Dataset entries
::::::::::

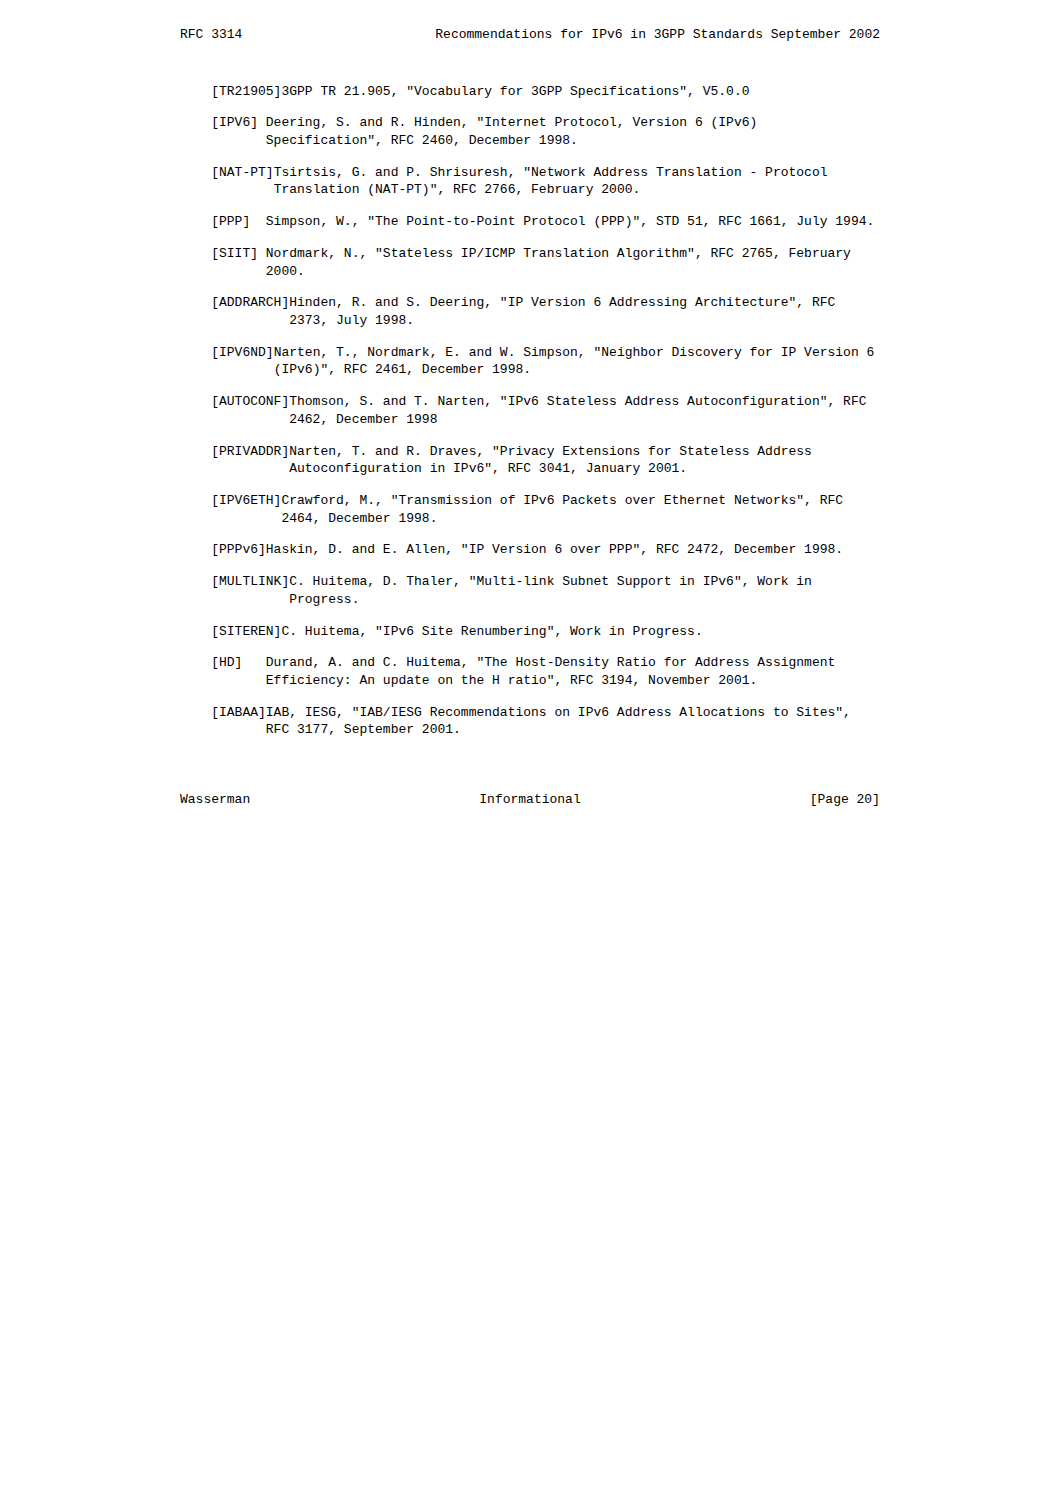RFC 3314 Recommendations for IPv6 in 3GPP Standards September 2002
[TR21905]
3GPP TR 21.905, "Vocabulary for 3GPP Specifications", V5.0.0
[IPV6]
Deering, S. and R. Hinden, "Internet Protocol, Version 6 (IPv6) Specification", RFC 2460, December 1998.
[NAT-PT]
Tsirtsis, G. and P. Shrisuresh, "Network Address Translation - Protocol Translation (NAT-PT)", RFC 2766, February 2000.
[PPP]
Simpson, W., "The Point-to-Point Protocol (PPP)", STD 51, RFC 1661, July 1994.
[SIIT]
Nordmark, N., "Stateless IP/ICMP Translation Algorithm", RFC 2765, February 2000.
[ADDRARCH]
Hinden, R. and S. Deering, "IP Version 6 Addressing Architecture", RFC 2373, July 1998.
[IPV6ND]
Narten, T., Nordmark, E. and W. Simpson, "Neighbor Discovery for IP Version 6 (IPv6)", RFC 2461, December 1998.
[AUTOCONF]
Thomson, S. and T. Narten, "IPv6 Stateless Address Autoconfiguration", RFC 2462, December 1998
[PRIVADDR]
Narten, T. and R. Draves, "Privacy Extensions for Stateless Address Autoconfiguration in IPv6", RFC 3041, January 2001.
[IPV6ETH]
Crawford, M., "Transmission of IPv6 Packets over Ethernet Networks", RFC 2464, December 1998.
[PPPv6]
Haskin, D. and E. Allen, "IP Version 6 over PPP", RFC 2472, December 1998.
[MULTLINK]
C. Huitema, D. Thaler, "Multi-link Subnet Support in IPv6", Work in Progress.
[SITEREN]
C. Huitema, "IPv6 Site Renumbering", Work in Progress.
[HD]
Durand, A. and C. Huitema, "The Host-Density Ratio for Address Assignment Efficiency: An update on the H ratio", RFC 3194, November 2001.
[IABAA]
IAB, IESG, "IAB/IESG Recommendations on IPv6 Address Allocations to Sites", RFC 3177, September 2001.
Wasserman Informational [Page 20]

::::::::::

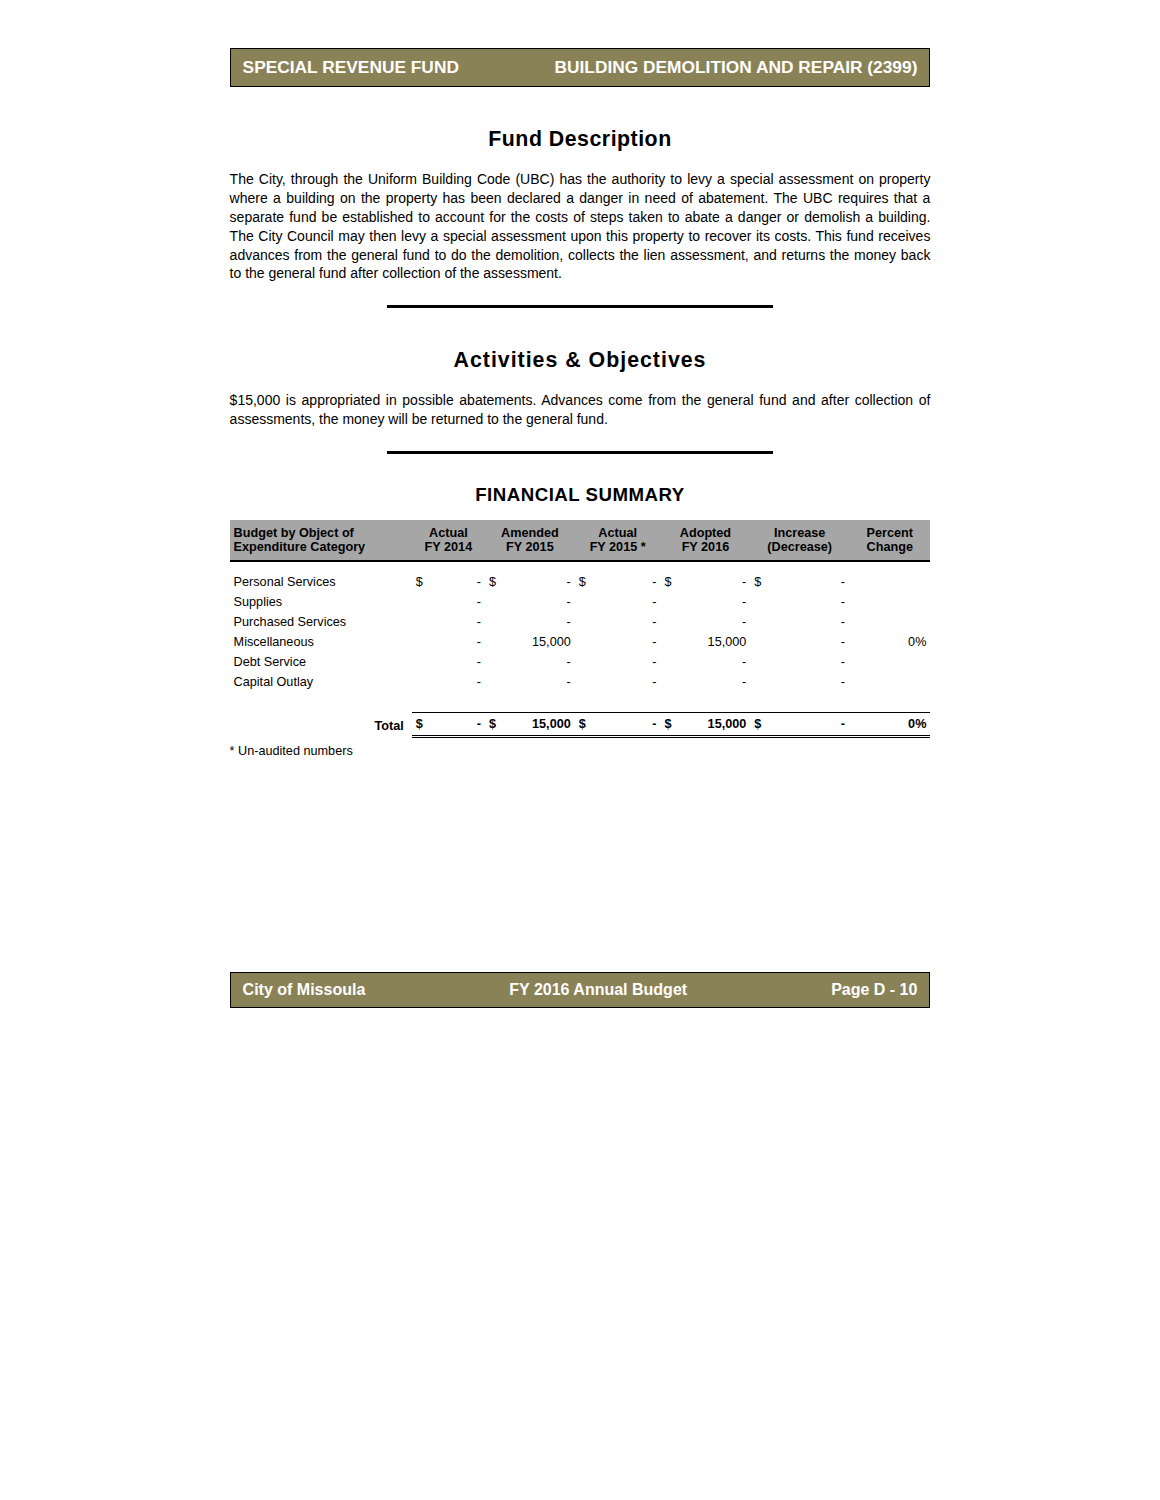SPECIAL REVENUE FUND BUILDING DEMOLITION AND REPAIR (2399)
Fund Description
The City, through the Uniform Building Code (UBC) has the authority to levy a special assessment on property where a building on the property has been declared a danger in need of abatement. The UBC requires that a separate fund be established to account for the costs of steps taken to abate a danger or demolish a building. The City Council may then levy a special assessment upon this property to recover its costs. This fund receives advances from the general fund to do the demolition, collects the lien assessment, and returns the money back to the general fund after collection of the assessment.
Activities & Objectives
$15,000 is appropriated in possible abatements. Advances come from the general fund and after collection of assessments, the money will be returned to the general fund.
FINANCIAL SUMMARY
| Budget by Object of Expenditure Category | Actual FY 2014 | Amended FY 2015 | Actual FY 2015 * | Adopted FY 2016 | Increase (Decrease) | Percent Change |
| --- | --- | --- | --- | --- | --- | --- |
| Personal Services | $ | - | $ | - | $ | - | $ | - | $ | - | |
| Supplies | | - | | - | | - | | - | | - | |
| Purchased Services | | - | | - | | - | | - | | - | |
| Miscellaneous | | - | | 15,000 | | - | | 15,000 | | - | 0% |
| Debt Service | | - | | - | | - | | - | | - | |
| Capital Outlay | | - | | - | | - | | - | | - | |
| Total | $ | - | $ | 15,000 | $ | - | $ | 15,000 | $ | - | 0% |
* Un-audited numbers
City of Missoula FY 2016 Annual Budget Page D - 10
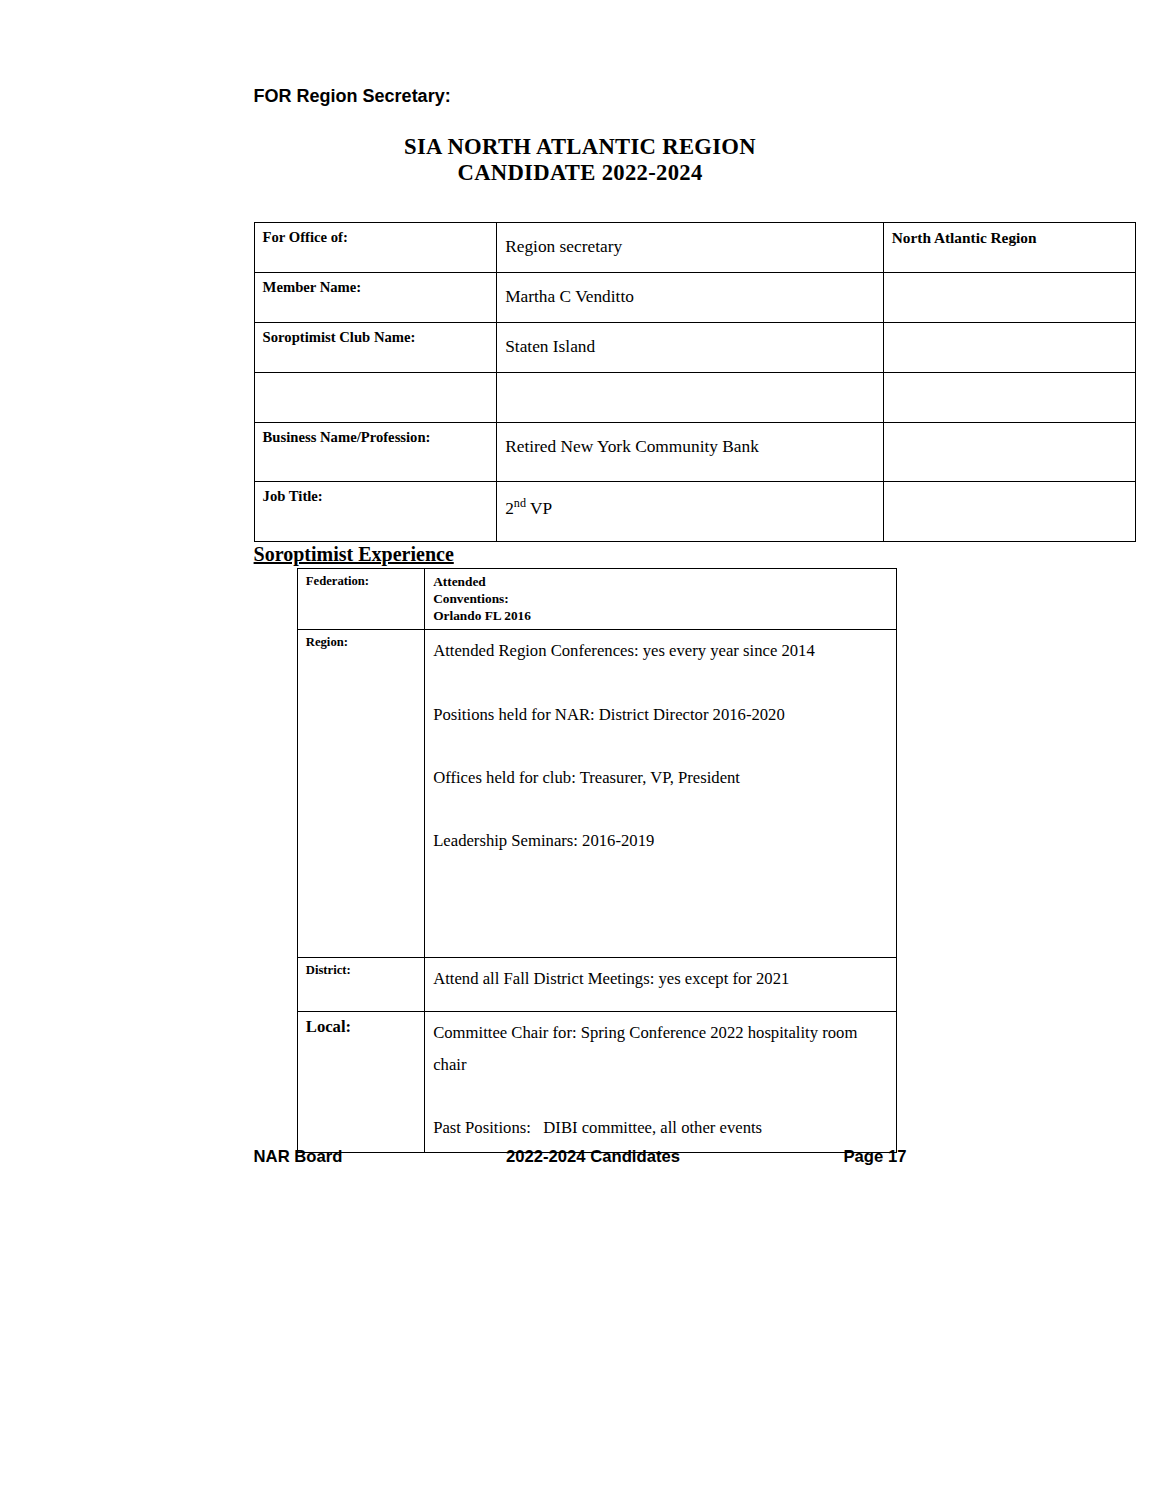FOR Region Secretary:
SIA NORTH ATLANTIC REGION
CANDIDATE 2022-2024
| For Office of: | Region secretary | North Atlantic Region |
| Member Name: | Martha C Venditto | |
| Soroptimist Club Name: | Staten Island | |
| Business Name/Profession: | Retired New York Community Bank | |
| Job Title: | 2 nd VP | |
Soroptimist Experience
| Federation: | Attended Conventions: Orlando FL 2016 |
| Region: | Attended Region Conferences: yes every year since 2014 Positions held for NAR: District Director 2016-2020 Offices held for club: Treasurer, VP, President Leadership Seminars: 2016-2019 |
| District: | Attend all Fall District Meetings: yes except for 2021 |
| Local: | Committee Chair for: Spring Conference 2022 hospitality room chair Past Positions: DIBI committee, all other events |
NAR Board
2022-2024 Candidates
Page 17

::::::::::

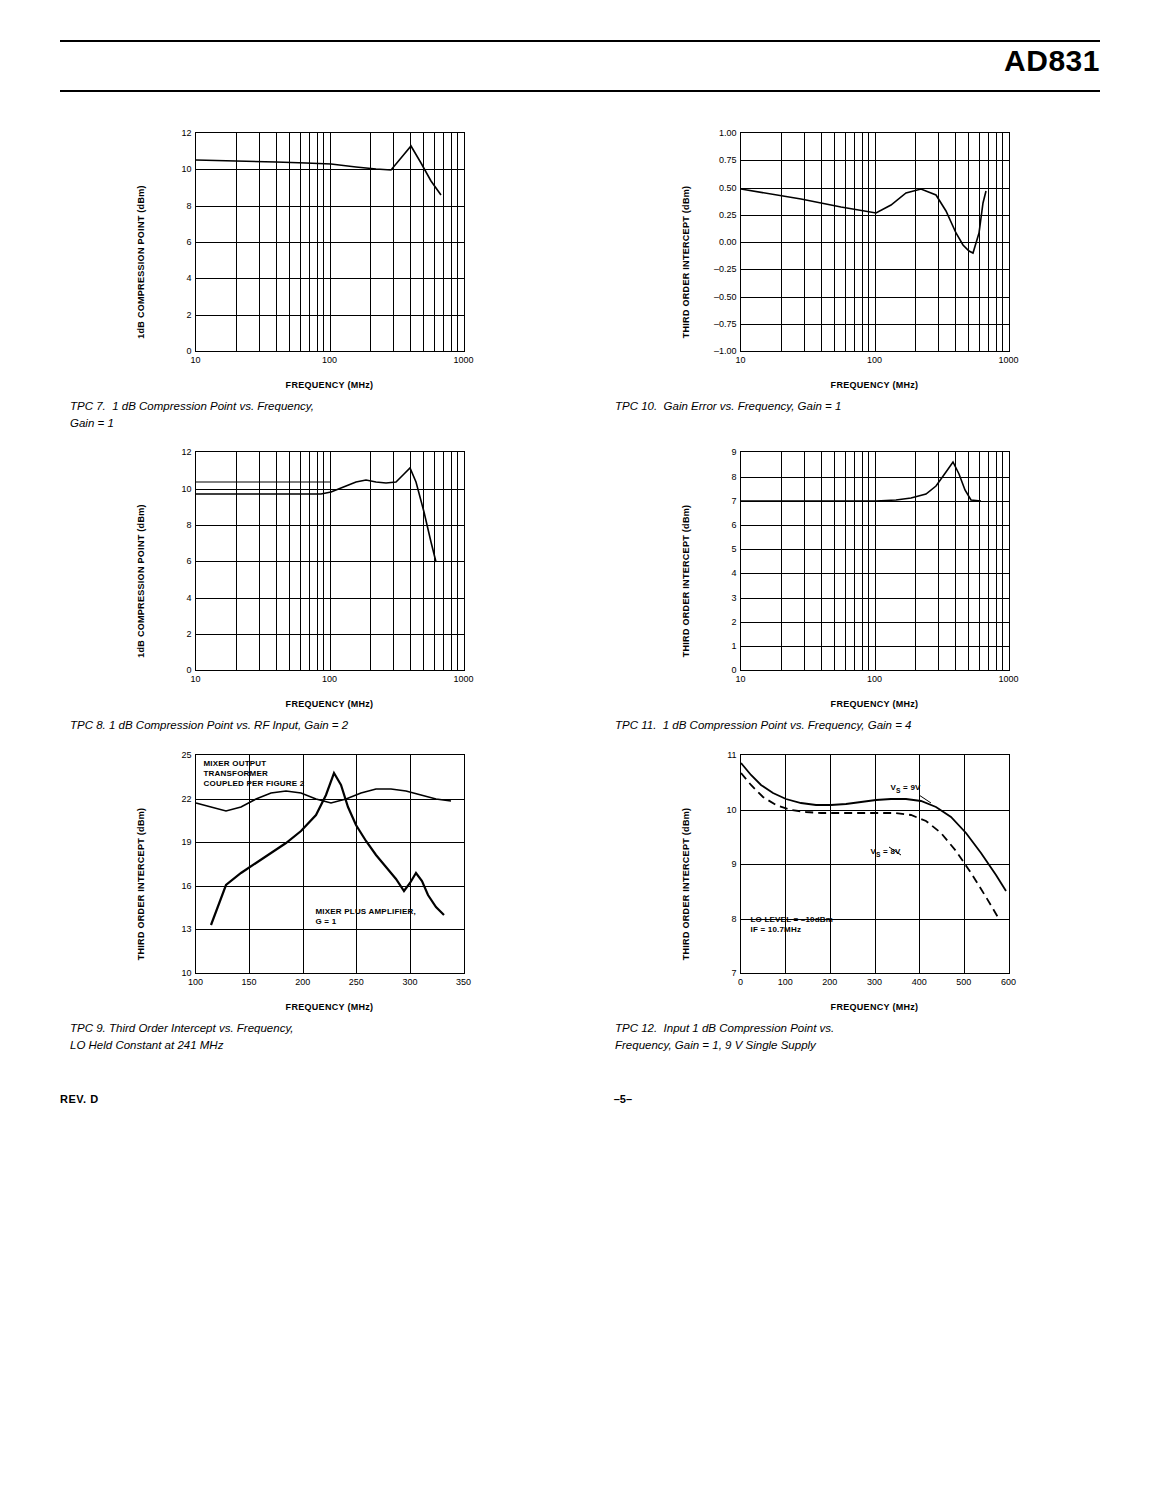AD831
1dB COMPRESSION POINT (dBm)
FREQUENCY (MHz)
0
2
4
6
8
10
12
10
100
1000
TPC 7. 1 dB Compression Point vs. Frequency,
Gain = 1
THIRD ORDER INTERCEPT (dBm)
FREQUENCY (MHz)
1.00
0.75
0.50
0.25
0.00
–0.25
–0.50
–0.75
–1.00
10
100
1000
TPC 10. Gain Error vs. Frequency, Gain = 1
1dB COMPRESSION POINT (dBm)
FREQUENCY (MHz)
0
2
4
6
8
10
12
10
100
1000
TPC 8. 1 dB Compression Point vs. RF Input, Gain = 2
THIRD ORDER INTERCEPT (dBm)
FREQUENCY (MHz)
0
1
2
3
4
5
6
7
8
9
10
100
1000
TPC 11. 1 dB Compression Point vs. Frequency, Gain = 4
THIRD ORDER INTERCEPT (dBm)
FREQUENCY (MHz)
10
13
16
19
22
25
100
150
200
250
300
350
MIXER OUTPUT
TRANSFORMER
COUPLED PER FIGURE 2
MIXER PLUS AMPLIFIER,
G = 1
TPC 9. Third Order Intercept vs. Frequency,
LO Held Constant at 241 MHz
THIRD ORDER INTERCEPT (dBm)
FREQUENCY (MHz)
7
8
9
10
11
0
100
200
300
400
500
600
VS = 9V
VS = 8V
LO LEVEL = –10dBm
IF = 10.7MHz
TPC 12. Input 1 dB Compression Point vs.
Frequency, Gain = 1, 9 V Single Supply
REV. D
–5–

::::::::::

Search the data above for the string "Input" and report each line that holds it.

TPC 8. 1 dB Compression Point vs. RF Input, Gain = 2
TPC 12. Input 1 dB Compression Point vs.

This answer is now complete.